**How to complete this task**
Look through the listing underneath for "labels", and copy every line that has it.

**Exercise material**

┄┄┄┄┄┄┄┄┄┄┄┄┄┄┄┄┄┄┄┄

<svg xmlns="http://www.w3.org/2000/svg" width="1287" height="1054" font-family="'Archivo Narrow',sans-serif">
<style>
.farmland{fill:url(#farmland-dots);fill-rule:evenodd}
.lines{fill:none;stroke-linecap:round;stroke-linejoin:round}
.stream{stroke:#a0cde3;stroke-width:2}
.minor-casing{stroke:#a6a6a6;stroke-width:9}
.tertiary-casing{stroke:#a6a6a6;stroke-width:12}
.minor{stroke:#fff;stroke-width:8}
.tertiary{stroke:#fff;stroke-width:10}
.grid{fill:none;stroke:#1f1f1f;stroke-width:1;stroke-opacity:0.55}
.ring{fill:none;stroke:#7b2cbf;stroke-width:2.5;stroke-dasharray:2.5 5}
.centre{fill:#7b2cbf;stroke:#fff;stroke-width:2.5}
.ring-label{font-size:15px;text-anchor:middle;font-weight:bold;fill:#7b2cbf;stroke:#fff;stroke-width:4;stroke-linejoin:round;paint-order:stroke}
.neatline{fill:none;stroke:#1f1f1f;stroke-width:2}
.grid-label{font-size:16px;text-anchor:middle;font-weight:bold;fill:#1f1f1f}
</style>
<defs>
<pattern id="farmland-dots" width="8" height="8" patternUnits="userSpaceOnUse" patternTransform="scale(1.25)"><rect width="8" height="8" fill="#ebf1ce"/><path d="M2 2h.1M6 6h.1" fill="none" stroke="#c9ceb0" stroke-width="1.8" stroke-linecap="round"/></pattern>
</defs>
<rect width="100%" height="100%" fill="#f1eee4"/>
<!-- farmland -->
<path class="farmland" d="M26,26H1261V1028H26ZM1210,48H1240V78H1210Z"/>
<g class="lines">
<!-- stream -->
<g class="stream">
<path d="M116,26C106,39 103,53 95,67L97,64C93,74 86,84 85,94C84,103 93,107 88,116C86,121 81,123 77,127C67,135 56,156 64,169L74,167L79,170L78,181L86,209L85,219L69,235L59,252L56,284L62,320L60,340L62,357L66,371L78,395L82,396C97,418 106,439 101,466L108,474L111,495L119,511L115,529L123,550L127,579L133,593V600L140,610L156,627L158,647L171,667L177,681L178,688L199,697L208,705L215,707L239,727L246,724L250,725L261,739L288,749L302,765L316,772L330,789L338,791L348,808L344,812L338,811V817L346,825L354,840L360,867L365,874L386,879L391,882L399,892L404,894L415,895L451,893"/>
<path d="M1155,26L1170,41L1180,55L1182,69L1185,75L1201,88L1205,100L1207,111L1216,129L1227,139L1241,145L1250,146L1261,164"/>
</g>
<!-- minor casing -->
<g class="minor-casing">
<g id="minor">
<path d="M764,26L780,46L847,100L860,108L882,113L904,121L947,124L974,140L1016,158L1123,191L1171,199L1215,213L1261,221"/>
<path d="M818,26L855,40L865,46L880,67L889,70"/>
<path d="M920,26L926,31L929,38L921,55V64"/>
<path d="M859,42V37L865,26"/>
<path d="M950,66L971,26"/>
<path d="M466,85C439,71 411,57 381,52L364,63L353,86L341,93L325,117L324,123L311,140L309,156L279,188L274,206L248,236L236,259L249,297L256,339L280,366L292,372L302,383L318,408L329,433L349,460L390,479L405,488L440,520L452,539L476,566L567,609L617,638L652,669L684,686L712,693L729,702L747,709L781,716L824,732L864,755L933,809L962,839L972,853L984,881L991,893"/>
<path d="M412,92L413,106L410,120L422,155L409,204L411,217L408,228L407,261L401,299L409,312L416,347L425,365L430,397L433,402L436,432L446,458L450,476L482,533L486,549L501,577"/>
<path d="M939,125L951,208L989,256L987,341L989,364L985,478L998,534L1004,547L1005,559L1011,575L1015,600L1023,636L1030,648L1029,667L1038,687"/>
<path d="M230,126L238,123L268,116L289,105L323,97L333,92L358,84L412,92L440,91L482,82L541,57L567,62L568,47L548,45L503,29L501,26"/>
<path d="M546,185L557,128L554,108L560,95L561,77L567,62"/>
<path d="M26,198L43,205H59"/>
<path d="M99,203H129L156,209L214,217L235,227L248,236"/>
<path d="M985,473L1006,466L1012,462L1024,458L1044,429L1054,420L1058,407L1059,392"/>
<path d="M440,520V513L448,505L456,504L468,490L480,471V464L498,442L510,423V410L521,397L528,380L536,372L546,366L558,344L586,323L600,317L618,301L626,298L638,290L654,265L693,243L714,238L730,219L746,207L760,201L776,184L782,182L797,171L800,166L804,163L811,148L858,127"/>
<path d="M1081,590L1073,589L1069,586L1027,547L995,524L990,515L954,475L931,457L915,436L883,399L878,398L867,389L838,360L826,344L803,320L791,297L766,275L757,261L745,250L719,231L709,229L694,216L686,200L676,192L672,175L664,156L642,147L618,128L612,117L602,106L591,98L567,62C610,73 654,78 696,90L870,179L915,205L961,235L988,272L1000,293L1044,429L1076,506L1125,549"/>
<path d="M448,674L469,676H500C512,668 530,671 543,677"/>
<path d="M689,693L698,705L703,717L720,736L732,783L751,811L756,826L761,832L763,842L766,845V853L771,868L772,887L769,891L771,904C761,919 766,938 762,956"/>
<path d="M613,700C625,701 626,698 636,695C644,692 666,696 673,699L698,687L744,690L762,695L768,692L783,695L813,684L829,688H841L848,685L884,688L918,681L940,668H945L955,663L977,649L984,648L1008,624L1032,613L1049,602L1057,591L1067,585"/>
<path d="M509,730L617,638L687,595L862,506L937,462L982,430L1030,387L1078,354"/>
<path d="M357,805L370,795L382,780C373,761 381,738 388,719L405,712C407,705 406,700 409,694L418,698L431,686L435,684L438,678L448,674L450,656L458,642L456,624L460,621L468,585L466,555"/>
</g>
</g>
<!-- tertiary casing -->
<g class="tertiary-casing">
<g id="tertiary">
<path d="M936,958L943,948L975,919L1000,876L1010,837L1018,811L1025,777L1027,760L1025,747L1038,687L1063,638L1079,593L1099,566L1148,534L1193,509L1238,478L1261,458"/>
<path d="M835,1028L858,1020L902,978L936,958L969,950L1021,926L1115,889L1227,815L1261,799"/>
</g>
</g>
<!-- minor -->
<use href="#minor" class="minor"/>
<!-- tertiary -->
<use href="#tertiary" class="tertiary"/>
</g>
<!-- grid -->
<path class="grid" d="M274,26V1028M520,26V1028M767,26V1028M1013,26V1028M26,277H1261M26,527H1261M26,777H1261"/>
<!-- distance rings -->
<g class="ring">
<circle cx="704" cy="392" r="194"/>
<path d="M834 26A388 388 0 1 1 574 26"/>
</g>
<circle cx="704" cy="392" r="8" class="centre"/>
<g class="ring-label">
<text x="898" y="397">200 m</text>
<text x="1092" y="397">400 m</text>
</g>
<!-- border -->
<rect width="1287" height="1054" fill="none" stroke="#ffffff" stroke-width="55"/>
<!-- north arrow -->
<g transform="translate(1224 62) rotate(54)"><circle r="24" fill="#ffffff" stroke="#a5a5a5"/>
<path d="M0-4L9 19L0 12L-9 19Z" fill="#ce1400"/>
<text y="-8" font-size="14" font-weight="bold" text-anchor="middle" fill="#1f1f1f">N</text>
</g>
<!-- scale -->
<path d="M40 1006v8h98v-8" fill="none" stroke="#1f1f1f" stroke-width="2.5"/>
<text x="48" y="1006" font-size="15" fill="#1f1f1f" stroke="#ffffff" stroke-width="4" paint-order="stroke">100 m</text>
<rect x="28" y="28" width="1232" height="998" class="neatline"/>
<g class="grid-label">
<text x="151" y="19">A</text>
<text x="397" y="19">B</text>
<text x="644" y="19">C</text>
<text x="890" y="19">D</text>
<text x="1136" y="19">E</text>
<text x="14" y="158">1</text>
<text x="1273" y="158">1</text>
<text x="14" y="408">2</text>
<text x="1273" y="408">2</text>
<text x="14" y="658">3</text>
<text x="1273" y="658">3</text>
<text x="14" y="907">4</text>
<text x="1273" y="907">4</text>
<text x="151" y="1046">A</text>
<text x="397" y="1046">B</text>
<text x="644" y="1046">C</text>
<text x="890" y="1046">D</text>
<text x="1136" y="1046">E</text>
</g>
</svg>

┄┄┄┄┄┄┄┄┄┄┄┄┄┄┄┄┄┄┄┄

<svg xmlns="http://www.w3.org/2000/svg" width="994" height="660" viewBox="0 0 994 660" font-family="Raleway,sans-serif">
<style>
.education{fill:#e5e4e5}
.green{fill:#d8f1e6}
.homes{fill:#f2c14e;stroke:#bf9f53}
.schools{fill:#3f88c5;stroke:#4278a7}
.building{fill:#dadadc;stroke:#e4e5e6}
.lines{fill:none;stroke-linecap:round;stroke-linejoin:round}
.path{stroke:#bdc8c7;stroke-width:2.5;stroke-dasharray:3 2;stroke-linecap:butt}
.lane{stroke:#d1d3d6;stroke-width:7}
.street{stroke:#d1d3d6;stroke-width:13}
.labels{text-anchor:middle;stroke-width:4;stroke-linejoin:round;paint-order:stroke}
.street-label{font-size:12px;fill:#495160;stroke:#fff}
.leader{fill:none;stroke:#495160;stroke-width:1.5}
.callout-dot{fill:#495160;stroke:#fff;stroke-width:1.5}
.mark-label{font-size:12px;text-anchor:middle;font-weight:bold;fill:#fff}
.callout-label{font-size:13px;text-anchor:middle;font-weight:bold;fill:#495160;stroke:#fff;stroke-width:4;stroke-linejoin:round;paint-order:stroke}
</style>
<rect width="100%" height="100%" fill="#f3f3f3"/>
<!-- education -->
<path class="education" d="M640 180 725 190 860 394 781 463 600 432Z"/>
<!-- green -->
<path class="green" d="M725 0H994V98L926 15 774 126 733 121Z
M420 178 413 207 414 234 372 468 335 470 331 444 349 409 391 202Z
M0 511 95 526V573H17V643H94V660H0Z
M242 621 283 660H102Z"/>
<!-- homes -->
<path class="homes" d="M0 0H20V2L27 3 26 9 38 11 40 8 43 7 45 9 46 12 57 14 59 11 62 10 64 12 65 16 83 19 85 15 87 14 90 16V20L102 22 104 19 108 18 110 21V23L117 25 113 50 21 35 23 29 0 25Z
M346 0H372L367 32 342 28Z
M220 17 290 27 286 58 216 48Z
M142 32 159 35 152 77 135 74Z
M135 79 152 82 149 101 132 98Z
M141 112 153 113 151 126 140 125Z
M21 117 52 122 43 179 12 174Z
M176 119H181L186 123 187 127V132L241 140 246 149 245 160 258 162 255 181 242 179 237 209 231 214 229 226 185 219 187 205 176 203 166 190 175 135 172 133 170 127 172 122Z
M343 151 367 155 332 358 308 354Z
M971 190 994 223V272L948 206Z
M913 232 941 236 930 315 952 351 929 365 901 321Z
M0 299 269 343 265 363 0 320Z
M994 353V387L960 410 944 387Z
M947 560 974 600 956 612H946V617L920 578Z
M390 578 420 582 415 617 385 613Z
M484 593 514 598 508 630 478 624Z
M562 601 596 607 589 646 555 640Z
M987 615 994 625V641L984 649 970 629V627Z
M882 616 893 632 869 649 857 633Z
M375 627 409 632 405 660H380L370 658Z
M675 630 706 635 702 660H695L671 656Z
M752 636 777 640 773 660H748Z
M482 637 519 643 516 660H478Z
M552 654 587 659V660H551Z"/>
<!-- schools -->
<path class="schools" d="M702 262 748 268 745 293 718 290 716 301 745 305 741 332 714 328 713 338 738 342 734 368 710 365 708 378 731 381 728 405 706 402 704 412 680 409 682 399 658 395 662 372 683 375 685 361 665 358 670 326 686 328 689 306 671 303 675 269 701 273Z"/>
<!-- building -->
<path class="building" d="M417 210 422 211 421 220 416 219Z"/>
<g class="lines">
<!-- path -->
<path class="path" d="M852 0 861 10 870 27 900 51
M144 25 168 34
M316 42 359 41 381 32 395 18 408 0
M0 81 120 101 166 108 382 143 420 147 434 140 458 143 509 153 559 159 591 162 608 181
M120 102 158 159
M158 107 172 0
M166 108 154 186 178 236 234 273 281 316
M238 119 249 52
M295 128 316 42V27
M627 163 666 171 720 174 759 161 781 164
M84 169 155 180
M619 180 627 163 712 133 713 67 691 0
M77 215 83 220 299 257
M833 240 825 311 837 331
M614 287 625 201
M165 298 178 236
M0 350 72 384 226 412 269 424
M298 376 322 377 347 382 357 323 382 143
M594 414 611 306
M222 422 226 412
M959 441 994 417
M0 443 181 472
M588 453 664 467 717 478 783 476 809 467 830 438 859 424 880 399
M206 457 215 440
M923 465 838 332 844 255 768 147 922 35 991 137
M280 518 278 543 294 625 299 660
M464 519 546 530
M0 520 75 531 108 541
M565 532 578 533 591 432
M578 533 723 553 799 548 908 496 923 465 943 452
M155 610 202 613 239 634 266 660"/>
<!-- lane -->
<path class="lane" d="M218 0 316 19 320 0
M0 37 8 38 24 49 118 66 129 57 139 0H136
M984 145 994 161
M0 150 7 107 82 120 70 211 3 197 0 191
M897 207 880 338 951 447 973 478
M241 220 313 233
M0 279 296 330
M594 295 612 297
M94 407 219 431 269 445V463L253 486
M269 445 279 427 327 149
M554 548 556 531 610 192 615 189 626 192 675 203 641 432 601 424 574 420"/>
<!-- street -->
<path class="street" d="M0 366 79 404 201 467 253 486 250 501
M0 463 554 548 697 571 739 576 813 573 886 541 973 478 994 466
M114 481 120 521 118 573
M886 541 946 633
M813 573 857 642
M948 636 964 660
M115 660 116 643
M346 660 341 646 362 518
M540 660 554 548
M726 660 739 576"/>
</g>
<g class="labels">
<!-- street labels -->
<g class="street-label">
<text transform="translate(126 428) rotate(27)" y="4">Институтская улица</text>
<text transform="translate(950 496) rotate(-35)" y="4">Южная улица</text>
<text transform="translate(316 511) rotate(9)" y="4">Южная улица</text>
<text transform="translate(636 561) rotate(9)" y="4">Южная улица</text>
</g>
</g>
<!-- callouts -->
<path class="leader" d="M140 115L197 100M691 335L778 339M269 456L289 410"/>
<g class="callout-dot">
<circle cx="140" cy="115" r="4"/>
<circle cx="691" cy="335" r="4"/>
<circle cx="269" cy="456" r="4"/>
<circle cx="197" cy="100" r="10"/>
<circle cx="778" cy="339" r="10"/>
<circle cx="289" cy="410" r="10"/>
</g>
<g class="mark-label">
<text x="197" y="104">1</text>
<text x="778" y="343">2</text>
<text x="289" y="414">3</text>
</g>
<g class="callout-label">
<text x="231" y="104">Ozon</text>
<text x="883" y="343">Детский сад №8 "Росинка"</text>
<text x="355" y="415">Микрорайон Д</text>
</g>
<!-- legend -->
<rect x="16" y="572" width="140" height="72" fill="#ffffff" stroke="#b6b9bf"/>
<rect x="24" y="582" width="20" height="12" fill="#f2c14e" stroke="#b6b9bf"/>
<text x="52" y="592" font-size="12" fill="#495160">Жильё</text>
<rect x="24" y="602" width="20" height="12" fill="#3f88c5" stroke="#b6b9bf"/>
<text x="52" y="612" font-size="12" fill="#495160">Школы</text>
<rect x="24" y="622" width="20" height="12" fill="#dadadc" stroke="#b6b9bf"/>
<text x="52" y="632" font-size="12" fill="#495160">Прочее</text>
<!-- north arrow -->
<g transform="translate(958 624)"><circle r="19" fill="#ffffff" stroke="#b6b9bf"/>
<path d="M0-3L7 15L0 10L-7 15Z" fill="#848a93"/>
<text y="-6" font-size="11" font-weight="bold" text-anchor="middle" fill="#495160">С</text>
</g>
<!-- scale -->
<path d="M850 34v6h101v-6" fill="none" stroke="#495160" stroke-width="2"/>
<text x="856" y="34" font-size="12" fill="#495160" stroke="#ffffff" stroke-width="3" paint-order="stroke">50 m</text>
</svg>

┄┄┄┄┄┄┄┄┄┄┄┄┄┄┄┄┄┄┄┄

**Exercise solution**
.labels{text-anchor:middle;stroke-width:4;stroke-linejoin:round;paint-order:stroke}
<g class="labels">
<!-- street labels -->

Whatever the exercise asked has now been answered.